%%

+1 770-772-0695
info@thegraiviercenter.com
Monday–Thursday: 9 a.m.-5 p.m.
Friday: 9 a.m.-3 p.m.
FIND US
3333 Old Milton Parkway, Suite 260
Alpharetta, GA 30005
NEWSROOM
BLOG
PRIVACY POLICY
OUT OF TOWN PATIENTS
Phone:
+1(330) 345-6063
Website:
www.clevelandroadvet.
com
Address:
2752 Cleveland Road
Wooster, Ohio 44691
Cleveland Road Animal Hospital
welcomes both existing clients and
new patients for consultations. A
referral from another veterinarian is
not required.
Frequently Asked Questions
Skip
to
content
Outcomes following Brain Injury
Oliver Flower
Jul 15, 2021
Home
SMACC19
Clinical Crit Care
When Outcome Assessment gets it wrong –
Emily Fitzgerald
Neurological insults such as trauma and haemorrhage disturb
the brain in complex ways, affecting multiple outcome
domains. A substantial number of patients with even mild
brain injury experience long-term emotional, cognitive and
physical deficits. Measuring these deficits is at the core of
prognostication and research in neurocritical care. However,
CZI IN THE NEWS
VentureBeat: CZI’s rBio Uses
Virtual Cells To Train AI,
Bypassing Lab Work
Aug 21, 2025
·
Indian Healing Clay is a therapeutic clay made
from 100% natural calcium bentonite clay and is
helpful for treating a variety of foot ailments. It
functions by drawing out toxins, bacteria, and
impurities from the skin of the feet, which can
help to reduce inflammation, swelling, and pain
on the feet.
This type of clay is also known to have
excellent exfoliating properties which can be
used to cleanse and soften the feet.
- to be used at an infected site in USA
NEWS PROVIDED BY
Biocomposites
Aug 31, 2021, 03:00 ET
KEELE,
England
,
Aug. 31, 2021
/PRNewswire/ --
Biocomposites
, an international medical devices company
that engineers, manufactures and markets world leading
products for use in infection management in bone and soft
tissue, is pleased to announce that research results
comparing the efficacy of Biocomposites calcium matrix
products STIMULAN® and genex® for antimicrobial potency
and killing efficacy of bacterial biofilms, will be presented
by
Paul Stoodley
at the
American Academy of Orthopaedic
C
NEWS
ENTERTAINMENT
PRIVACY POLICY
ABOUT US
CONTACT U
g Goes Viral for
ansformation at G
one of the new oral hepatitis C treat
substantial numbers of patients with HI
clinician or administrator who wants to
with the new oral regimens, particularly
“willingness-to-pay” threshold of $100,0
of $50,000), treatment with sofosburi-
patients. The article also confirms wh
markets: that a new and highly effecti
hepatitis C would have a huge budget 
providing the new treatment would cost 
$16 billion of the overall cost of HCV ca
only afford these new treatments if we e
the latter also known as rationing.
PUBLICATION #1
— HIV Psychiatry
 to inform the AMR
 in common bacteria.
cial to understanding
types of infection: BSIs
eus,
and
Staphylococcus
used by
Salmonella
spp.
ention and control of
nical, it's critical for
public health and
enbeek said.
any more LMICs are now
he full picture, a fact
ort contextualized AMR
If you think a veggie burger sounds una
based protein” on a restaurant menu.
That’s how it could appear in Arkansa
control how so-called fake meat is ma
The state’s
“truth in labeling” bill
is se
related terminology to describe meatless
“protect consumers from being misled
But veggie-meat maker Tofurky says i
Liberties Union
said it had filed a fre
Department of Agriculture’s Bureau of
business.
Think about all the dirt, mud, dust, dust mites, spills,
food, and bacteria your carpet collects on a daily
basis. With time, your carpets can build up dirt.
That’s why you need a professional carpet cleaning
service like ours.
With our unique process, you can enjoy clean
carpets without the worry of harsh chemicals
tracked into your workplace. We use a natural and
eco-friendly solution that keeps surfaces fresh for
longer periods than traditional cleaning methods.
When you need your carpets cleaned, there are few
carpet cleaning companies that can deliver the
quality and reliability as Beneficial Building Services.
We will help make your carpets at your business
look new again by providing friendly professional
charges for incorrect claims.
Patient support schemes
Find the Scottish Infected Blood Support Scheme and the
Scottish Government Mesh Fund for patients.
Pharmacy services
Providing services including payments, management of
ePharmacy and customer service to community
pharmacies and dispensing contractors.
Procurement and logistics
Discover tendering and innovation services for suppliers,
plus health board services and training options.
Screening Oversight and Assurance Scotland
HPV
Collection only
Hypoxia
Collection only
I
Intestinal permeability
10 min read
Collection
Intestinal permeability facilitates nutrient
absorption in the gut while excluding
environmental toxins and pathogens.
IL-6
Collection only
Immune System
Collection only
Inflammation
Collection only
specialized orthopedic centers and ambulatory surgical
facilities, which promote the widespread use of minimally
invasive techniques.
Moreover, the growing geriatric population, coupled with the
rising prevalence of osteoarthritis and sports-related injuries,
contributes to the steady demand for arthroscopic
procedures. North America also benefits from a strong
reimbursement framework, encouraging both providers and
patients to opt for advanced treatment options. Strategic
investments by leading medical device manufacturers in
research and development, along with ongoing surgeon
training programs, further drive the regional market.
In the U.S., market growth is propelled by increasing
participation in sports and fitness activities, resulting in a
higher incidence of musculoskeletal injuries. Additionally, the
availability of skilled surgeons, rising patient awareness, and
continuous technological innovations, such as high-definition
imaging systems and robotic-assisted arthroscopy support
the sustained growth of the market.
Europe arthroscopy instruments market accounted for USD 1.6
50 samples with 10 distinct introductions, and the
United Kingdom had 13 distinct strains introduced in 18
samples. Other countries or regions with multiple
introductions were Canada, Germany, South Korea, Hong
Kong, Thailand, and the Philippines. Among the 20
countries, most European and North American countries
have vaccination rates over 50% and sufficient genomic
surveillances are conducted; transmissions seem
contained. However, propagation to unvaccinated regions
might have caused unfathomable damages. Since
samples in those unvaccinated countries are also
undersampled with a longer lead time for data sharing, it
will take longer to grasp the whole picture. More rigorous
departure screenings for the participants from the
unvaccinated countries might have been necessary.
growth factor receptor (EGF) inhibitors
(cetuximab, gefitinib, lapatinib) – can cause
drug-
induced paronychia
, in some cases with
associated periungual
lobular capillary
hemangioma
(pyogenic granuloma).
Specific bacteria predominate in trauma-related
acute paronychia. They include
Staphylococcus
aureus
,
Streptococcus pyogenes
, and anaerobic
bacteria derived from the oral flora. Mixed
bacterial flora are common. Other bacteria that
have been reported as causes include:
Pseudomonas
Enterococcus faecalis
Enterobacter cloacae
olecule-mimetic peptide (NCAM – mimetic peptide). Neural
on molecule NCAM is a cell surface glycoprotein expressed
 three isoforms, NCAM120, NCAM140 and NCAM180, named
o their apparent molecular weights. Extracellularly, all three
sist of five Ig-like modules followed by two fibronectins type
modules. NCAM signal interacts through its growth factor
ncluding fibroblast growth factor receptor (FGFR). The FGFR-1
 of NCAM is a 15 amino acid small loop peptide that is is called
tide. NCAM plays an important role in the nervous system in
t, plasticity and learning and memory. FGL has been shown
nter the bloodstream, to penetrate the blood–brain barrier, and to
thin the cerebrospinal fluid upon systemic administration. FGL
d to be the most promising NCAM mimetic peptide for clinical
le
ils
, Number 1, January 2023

%%

__Task statement__:
Your reply is to repeat, unchanged, the lines above running from the one with "the latter also known as rationing." up to and including the one with "carpet cleaning companies".

__Response to the task__:
the latter also known as rationing.
PUBLICATION #1
— HIV Psychiatry
 to inform the AMR
 in common bacteria.
cial to understanding
types of infection: BSIs
eus,
and
Staphylococcus
used by
Salmonella
spp.
ention and control of
nical, it's critical for
public health and
enbeek said.
any more LMICs are now
he full picture, a fact
ort contextualized AMR
If you think a veggie burger sounds una
based protein” on a restaurant menu.
That’s how it could appear in Arkansa
control how so-called fake meat is ma
The state’s
“truth in labeling” bill
is se
related terminology to describe meatless
“protect consumers from being misled
But veggie-meat maker Tofurky says i
Liberties Union
said it had filed a fre
Department of Agriculture’s Bureau of
business.
Think about all the dirt, mud, dust, dust mites, spills,
food, and bacteria your carpet collects on a daily
basis. With time, your carpets can build up dirt.
That’s why you need a professional carpet cleaning
service like ours.
With our unique process, you can enjoy clean
carpets without the worry of harsh chemicals
tracked into your workplace. We use a natural and
eco-friendly solution that keeps surfaces fresh for
longer periods than traditional cleaning methods.
When you need your carpets cleaned, there are few
carpet cleaning companies that can deliver the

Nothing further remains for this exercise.